* EXTRACT
Domain Driven Design is a powerful technique composed of a lot of powerful patterns. It's focus is on designing rich object models that help control Domain complexity, like I talked about previously.
Before I stumbled on DDD I was trying to switch from stored procedure/record set based development to NHibernate/object model based development. One of the first stumbling blocks I encountered was what I refer to as "loading the object web." In a typical domain model your objects will have a lot of associations with each other. If you represent each of these with a property traversal (ex: Employee.Company.Branches.Sales...) things start to get messy.
The first problem you run into is in loading your Model from the database. To load any one Entity you have to load all of it's associations, and all those associations' associations, etc. This is a no go. The first way to handle this is through lazy loading, so the associations aren't loaded until you try to use them. That works, but it's a bit sloppy and it is not expressed in the Domain Model.
Another problem with this object web is determining how to persist changes and what records to lock. I have found database locking issues to be ridiculously complicated and amazingly ignored in the blog-o-sphere. For more on locking and its various solutions you should read Martin Fowler's Patterns of Enterprise Application Architecture. Fortunately DDD has a pattern we can apply to help address the web of objects problem: Aggregates.
The idea is simple, an Aggregate is a group of tightly related Entities. Evans says that all objects within the Aggregate should be loaded together and persisted together. He also says that objects outside the Aggregate can only have a reference to the Aggregate Root.
Roots are now explicitly indicated in our Model and they indicate where the boundaries between the objects in our object web are. This simplifies life considerably and it will also help with our database locking issues.

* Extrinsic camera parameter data
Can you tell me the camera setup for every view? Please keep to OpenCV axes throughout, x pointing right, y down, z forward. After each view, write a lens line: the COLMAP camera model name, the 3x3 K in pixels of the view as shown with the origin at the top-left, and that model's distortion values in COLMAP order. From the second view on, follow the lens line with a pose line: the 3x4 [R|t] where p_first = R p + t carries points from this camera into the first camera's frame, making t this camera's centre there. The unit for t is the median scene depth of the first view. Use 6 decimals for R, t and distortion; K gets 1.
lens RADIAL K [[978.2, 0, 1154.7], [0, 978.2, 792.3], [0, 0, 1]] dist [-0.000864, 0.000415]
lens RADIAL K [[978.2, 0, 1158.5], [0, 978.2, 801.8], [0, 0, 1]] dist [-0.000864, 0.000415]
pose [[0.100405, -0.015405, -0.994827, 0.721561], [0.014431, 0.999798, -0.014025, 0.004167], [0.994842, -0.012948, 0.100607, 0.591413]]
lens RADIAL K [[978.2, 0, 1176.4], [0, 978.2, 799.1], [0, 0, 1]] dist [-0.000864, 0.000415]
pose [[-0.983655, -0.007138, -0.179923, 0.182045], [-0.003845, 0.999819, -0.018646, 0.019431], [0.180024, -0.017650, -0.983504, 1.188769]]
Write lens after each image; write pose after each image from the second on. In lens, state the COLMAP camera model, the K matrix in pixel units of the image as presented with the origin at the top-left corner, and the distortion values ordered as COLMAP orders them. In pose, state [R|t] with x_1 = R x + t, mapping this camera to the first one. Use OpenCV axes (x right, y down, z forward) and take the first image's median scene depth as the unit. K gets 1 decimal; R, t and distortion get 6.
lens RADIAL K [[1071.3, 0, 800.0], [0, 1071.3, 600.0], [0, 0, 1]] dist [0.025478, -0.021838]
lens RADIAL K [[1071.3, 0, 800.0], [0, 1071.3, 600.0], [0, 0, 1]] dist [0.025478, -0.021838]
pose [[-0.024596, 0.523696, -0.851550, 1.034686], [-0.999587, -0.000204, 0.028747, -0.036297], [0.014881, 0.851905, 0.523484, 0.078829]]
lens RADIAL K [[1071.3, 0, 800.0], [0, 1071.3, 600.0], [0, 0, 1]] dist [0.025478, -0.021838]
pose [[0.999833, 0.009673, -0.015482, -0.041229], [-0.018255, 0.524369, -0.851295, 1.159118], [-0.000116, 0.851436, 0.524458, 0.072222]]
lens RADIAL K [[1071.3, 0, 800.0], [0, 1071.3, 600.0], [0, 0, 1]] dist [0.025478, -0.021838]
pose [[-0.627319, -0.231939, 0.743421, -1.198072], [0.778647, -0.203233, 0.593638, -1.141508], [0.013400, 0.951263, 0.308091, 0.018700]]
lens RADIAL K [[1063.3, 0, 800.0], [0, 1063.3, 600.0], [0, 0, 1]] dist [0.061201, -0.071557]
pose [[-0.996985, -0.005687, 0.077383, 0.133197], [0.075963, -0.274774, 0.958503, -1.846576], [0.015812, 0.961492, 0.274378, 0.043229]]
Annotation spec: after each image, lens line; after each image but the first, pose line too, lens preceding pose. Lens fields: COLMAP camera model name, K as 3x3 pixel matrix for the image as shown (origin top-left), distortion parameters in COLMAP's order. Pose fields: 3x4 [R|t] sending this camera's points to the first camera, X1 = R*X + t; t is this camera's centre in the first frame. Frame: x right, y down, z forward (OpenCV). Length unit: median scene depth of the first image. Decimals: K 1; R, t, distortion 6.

* WHAT YOU SHOULD DO
Write out the passage of the Domain Driven Design text above, starting with "Before I stumbled" and going on through "to get messy.".

* OUTPUT FOR THIS TASK
Before I stumbled on DDD I was trying to switch from stored procedure/record set based development to NHibernate/object model based development. One of the first stumbling blocks I encountered was what I refer to as "loading the object web." In a typical domain model your objects will have a lot of associations with each other. If you represent each of these with a property traversal (ex: Employee.Company.Branches.Sales...) things start to get messy.